Israeli Ambassador Meir Rosenne stressed last night that the occasional “confrontations” between diaspora Jewry and Israel demonstrates the strength of the unity of the Jewish people.
“The mistake of our enemies has always been to exaggerate differences of opinion; to try and describe differences of opinion as a lack of solidarity,” Rosenne told a dinner celebrating the 40th anniversay of the National Jewish Community Relations Advisory Council (NJCRAC) at the Washington Hilton Hotel.
“The enemies of ours never understood that this was the most important expression of strength,” the Ambassador explained. “Only if you are strong can you afford the luxury to disagree.”

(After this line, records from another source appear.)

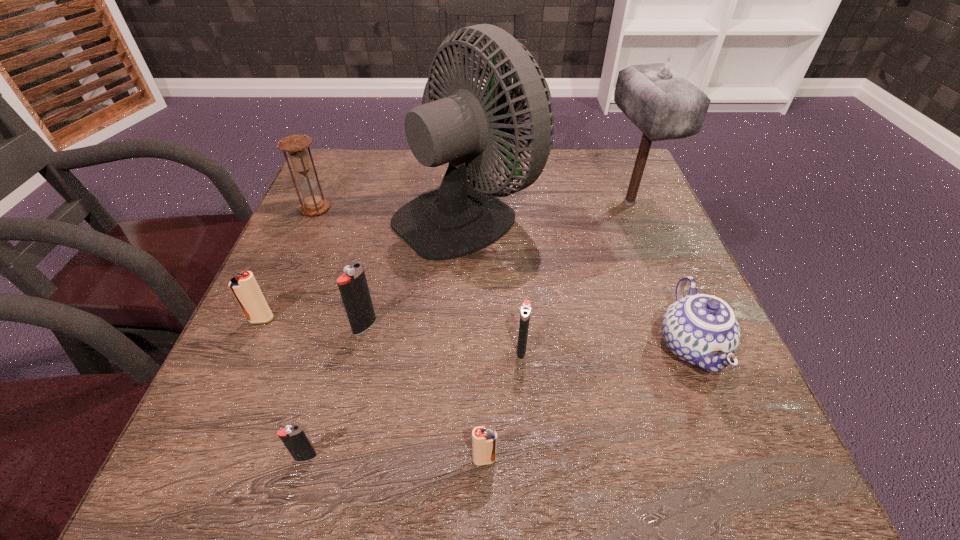
At what (x,y) coordinates should I click in order to perform the action: click on igniter that is the closest to the left red igniter. Please return your answer as a coordinate pair (x, y). Looking at the image, I should click on (353, 287).

At what (x,y) coordinates should I click in order to perform the action: click on igniter that stands as the fourth closest to the smallest black igniter. Please return your answer as a coordinate pair (x, y). Looking at the image, I should click on (526, 306).

The height and width of the screenshot is (540, 960). Identify the location of black igniter that is the second nearest to the second igniter from right to left. (293, 437).

Where is `black igniter that is the second closest to the second smallest black igniter`? Image resolution: width=960 pixels, height=540 pixels. black igniter that is the second closest to the second smallest black igniter is located at coordinates (293, 437).

Where is `blank space that satisfies the following two spatial constraints: 1. on the back side of the fourth igniter from left to right; 2. on the right side of the mallet`? The image size is (960, 540). blank space that satisfies the following two spatial constraints: 1. on the back side of the fourth igniter from left to right; 2. on the right side of the mallet is located at coordinates (483, 203).

In order to click on vacant space that satisfies the following two spatial constraints: 1. on the front side of the mallet; 2. in front of the fan to direct airflow in this screenshot , I will do `click(633, 212)`.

CONTRIBUTION OF NJCRAC PRAISED
Rosenne said the NJCRAC’s “contribution is immense in strengthening the links between Israel and the diaspora.” He read a telegram from Israeli Premier Yitzhak Shamir in which Shamir expressed Israel’s “appreciation” to the organization made up of II national and III local Jewish community relations agencies for the “role you have played in explaining Israel’s just cause and defending it.”

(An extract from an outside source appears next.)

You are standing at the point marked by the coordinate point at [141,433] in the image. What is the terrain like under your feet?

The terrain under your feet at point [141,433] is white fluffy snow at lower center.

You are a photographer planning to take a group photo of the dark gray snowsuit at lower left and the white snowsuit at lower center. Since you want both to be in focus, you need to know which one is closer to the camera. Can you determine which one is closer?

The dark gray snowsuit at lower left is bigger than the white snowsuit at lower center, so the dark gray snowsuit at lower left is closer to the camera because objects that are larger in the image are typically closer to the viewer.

Rosenne recalled that in 1961 when he served in the Israeli Consulate in New York, Shlomo Argov, the then Consul General, and the late Isaiah Minkoff, NJCRAC’s founding director and executive vice chairman, and several others began working on behalf of Soviet Jewry establishing the movement which eventually saw more than 250,000 Jews emigrate from the USSR. Rosenne at that time worked with the Embassy on the Soviet Jewry issue.
Noting that the NJCRAC had worked to help not only Jews but also non-Jews, Rosenne suggested that instead of writing books on Jewish history the biographies of some 400 Jewish leaders attending the NJCRAC’s four day plenary session here could “teach future generations what we stand for and what we fight for.”
The four-day session in which the delegates mapped the NJCRAC’s policies and strategies for the coming year ended today.